As recently as 1965, when the world population stood at 3.3 billion, we collectively taxed only 70 percent of the Earth's biocapacity each year. That is, we used only 7/10 of the land, water, and air the planet could regenerate or repair yearly to produce what we consumed and to absorb our greenhouse gas emissions. According to the Global Footprint Network, a California think tank, we first overdrew our accounts in 1983, when our population of nearly 4.7 billion began to consume natural resources faster than they could be replenished—a phenomenon called "ecological overshoot." Last year, 6.8 billion of us consumed the renewable resources of 1.4 Earths...
....But it's not enough. And it's still not fast enough. Faced with a world that can support either a lot of us consuming a lot less or far fewer of us consuming more, we're deadlocked: individuals, governments, the media, scientists, environmentalists, economists, human rights workers, liberals, conservatives, business and religious leaders. On the supremely divisive question of the ideal size of the human family, we're amazingly united in a pact of silence.

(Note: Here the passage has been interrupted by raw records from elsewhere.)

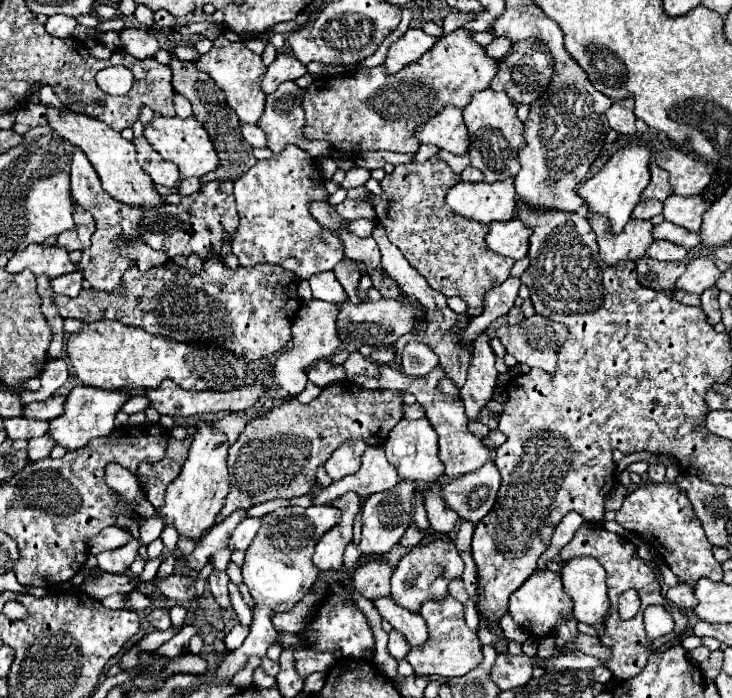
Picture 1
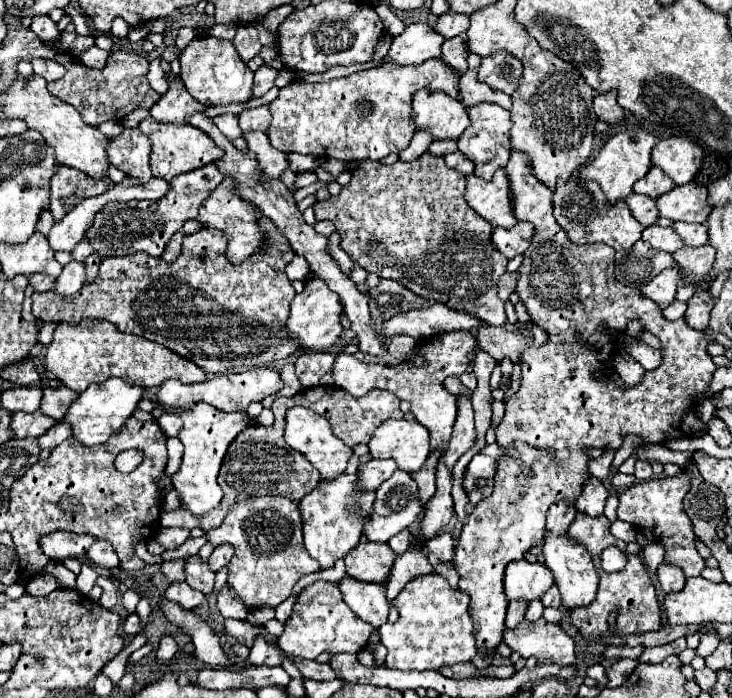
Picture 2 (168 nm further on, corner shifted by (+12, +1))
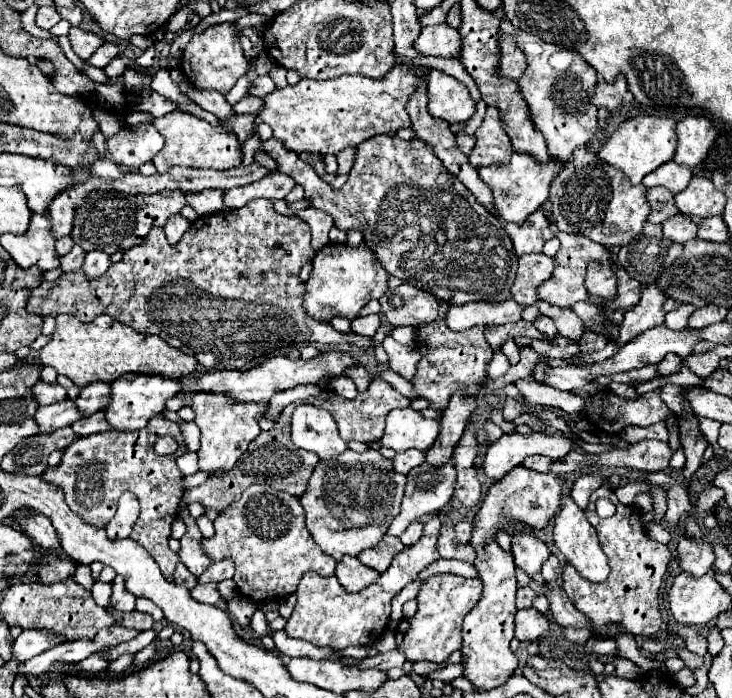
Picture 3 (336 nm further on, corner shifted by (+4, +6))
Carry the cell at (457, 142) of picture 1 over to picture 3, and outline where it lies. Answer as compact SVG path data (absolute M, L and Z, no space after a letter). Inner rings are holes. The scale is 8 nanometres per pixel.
M436 68L428 72L428 100L430 114L448 124L466 122L476 112L476 102L470 98L468 88Z

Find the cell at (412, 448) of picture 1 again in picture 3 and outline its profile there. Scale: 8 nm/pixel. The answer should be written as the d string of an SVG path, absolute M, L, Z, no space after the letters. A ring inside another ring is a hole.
M410 406L396 408L386 418L386 432L380 442L382 446L388 446L396 452L404 452L410 448L428 450L434 444L438 430L438 420L428 420Z

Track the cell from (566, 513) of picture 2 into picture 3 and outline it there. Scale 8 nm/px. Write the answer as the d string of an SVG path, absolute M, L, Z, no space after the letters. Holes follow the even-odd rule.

"Overpopulation, combined with overconsumption, is the elephant in the room," says Paul Ehrlich, 42 years after he wrote his controversial book, The Population Bomb. "We don't talk about overpopulation because of real fears from the past—of racism, eugenics, colonialism, forced sterilization, forced family planning, plus the fears from some of contraception, abortion, and sex. We don't really talk about overconsumption because of ignorance about the economics of overpopulation and the true ecological limits of Earth."